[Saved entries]
####

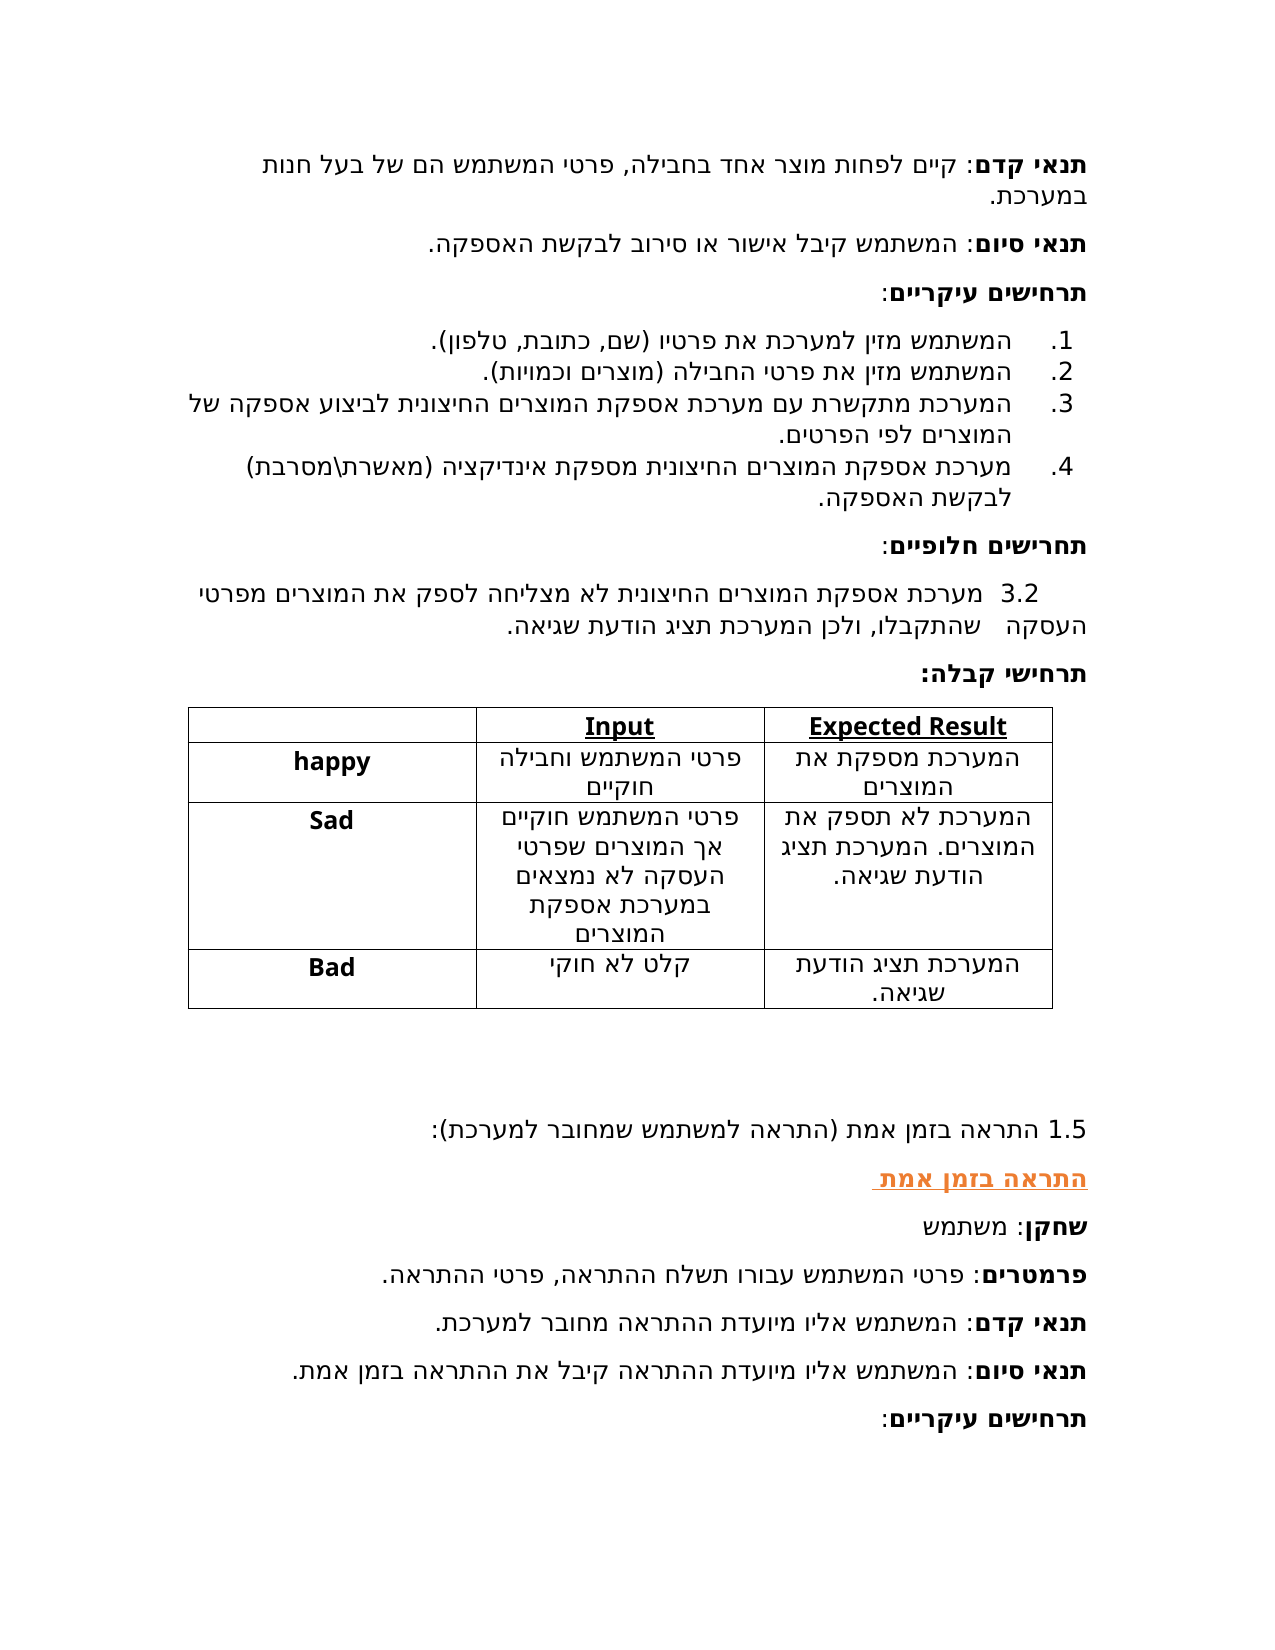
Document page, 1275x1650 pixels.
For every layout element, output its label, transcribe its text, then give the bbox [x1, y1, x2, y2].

list מערכת אספקת המוצרים החיצונית מספקת אינדיקציה (מאשרת\מסרבת) לבקשת האספקה. [187, 452, 1050, 512]
text תרחישים עיקריים: [187, 278, 1087, 307]
text תחרישים חלופיים: [187, 531, 1087, 560]
table_cell פרטי המשתמש חוקיים אך המוצרים שפרטי העסקה לא נמצאים במערכת אספקת המוצרים [477, 803, 764, 948]
table_cell המערכת לא תספק את המוצרים. המערכת תציג הודעת שגיאה. [765, 803, 1052, 948]
text תנאי סיום: המשתמש אליו מיועדת ההתראה קיבל את ההתראה בזמן אמת. [187, 1356, 1087, 1386]
list המערכת מתקשרת עם מערכת אספקת המוצרים החיצונית לביצוע אספקה של המוצרים לפי הפרטים. [187, 389, 1050, 449]
text 1.5 התראה בזמן אמת (התראה למשתמש שמחובר למערכת): [187, 1116, 1087, 1145]
list המשתמש מזין למערכת את פרטיו (שם, כתובת, טלפון). [187, 326, 1050, 355]
table_header [189, 708, 476, 742]
table_cell Sad [189, 803, 476, 948]
table_cell Bad [189, 950, 476, 1008]
table_cell happy [189, 743, 476, 802]
table_cell קלט לא חוקי [477, 950, 764, 1008]
text תרחישי קבלה: [187, 659, 1087, 688]
text תרחישים עיקריים: [187, 1404, 1087, 1434]
table_cell פרטי המשתמש וחבילה חוקיים [477, 743, 764, 802]
text שחקן: משתמש [187, 1212, 1087, 1241]
table_header Input [477, 708, 764, 742]
text התראה בזמן אמת [187, 1164, 1087, 1193]
table_cell המערכת מספקת את המוצרים [765, 743, 1052, 802]
list המשתמש מזין את פרטי החבילה (מוצרים וכמויות). [187, 357, 1050, 386]
text פרמטרים: פרטי המשתמש עבורו תשלח ההתראה, פרטי ההתראה. [187, 1260, 1087, 1289]
table_header Expected Result [765, 708, 1052, 742]
text תנאי סיום: המשתמש קיבל אישור או סירוב לבקשת האספקה. [187, 229, 1087, 259]
text תנאי קדם: המשתמש אליו מיועדת ההתראה מחובר למערכת. [187, 1308, 1087, 1337]
text תנאי קדם: קיים לפחות מוצר אחד בחבילה, פרטי המשתמש הם של בעל חנות במערכת. [187, 150, 1087, 211]
text 3.2 מערכת אספקת המוצרים החיצונית לא מצליחה לספק את המוצרים מפרטי העסקה שהתקבלו, ולכן המערכת תציג הודעת שגיאה. [187, 579, 1087, 640]
table_cell המערכת תציג הודעת שגיאה. [765, 950, 1052, 1008]
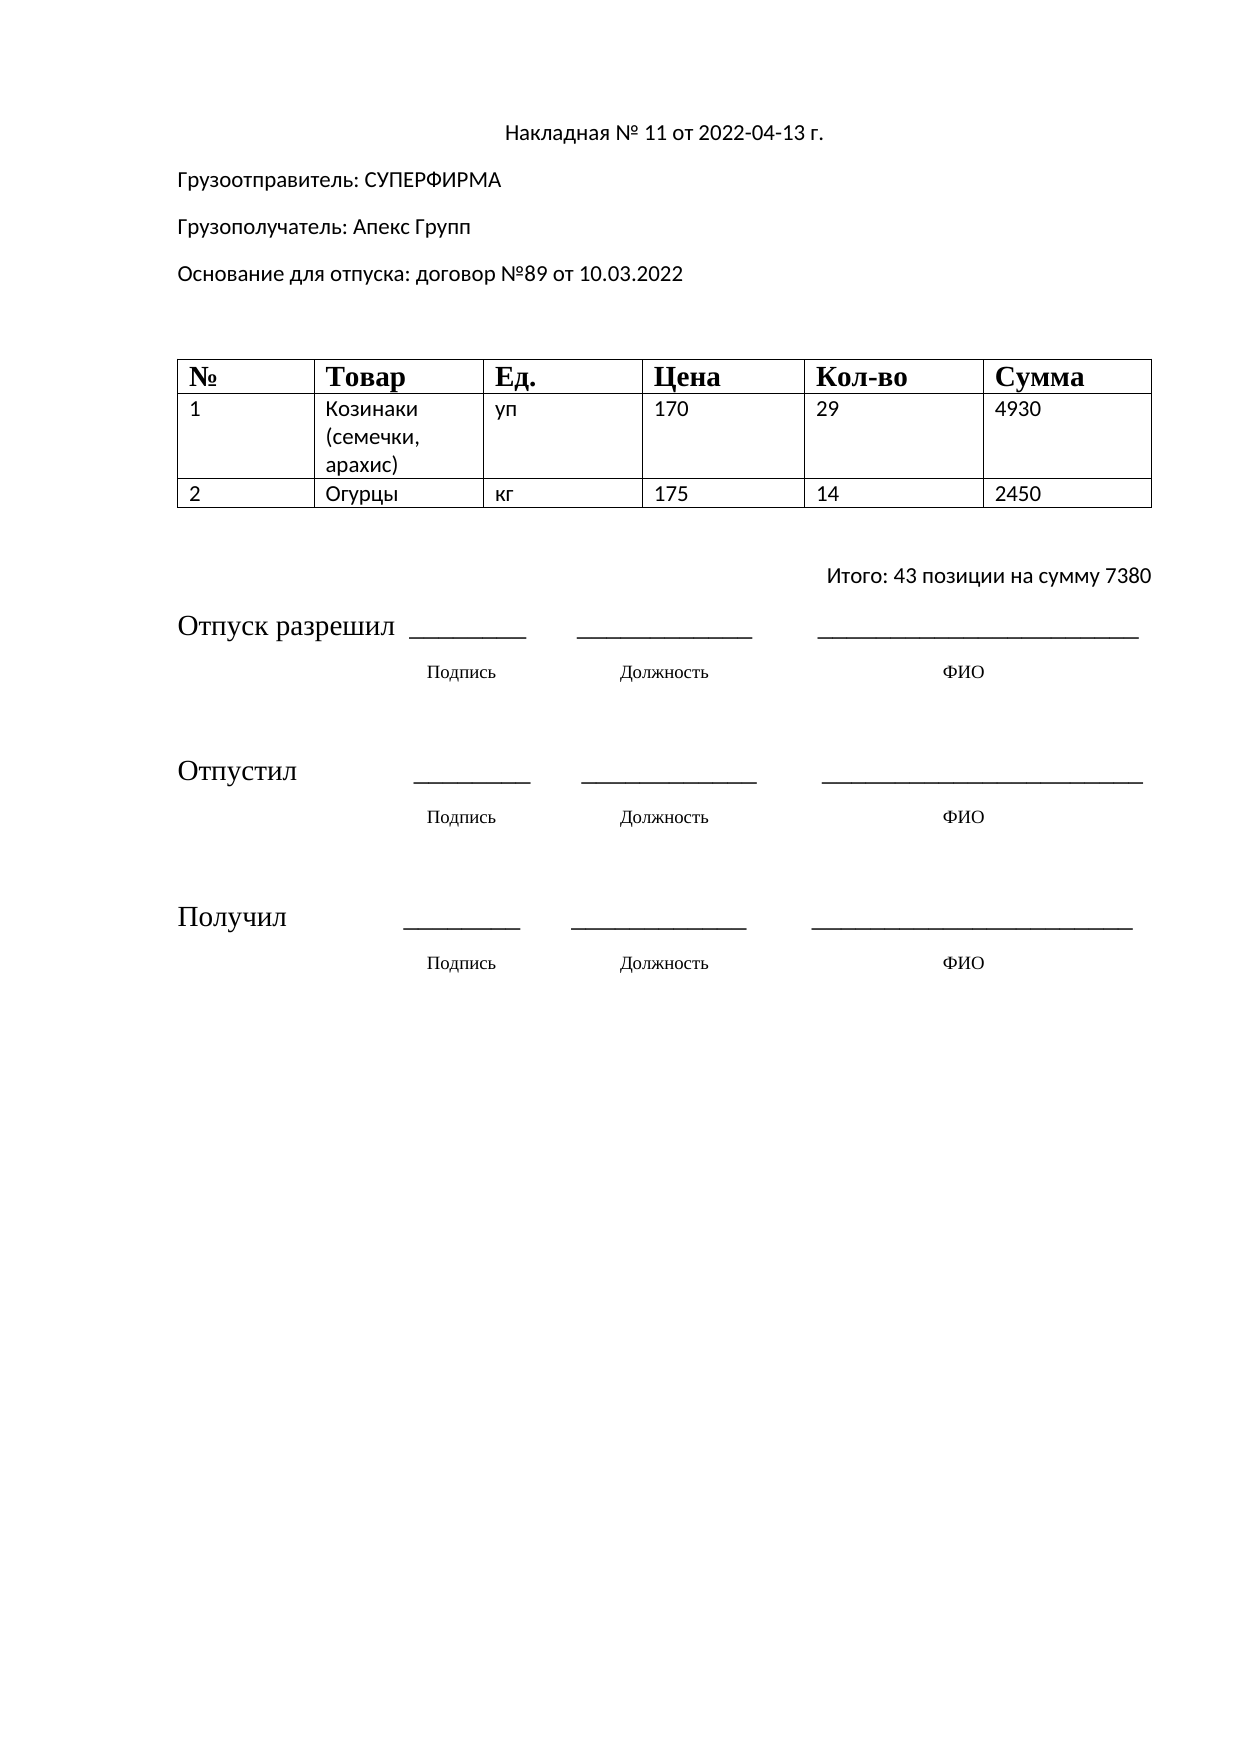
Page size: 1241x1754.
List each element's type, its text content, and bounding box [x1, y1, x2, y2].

####

**TASK INSTRUCTIONS:** Return, without any change, only the lines from the one containing "Page size: 1241x1754." through the last line of the entries above.

**RESULT:**
Page size: 1241x1754.
List each element's type, its text content, and bounding box [x1, y1, x2, y2].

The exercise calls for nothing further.